Capital Pride will run its annual Ottawa Pride festivities beginning August 17, with their main parade ending the festival on August 25.
The group insists that their statement is necessary because “the violence and instability we are witnessing around the globe have had far-reaching impacts on many members of local communities.” They have not issued statements on any other current global geopolitical conflicts.
“[W]e cannot stay silent in the face of Israel’s endless and brutal campaign in Gaza and mounting violence in the West Bank,” reads their statement. The group names four actions they promise to take, including reviewing sponsors against the Palestinian BDS National Committee’s boycott list (a group that insists “virtually all” Israeli companies are “complicit”); holding a “Queer Arab Showcase”; accusing Israel of genocide in the festival’s opening remarks; and making demands for a ceasefire and “the immediate release of all hostages.”
The group wrote: “Part of the growing Islamophobic sentiment we are witnessing is fuelled by the pink-washing of the war in Gaza and racist notions that all Palestinians are homophobic and transphobic.

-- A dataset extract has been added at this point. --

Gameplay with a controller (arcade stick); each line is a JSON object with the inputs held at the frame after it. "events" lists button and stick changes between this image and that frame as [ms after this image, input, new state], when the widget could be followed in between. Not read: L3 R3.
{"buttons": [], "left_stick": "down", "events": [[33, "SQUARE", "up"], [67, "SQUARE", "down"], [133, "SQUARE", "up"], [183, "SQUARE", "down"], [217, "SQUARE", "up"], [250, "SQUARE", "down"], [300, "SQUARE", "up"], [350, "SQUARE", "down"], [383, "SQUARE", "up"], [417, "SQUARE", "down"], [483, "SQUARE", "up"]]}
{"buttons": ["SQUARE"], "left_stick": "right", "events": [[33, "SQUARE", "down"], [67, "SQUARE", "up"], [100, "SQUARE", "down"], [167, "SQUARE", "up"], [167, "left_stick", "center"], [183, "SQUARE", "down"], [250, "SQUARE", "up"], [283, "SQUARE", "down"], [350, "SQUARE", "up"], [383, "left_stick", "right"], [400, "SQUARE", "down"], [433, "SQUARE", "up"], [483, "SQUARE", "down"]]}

By portraying itself as a protector of the rights of queer and trans people in the Middle East, Israel seeks to draw attention away from its abhorrent human rights abuses against Palestinians.” A 2019 poll by Arab Barometer, meanwhile, revealed that only five percent of Palestinians living in the West Bank considered homosexuality “acceptable”—meaning that 95 percent of Palestinians would likely disapprove of pride parades. Homosexual sex is currently illegal in Gaza, and Hamas has referred to United Nations attempts to change attitudes towards the LGBT community in the country as “deviance and moral decay.”
Capital Pride’s move to cater to pro-Palestinian activists ahead of their parade is being met with backlash both by Jewish communities and by critics who see it as an obvious attempt to forestall disruptions to their events.
B’nai Brith Canada, a Canadian Jewish advocacy group, has accused Capital Pride of “glaring hypocrisy between their professed commitment to inclusivity and their divisive practices” in a post on X. “Despite claiming to stand in solidarity, Capital Pride’s actions have further marginalized Jewish LGBTQ+ members, who are already deeply affected by the rising tide of anti-Jewish hate in society,” they posted.
Similarly, Canada’s Centre for Israel and Jewish Affairs condemned Capital Pride and has urged the group to issue an apology to the Jewish community. On X, the group posted: “Claims of 'pink-washing' and accusing Jews and Israelis of insidiously feigning queer rights in order to divert attention from the conflict between Hamas and Israel is morally reprehensible and employs some of the oldest antisemitic tropes in the book. Gender and sexually diverse Jews and Israelis have been isolated from the global queer community for too long as they fight for recognition, marriage equality, trans-affirming healthcare, societal support and more – like other queer people around the world.”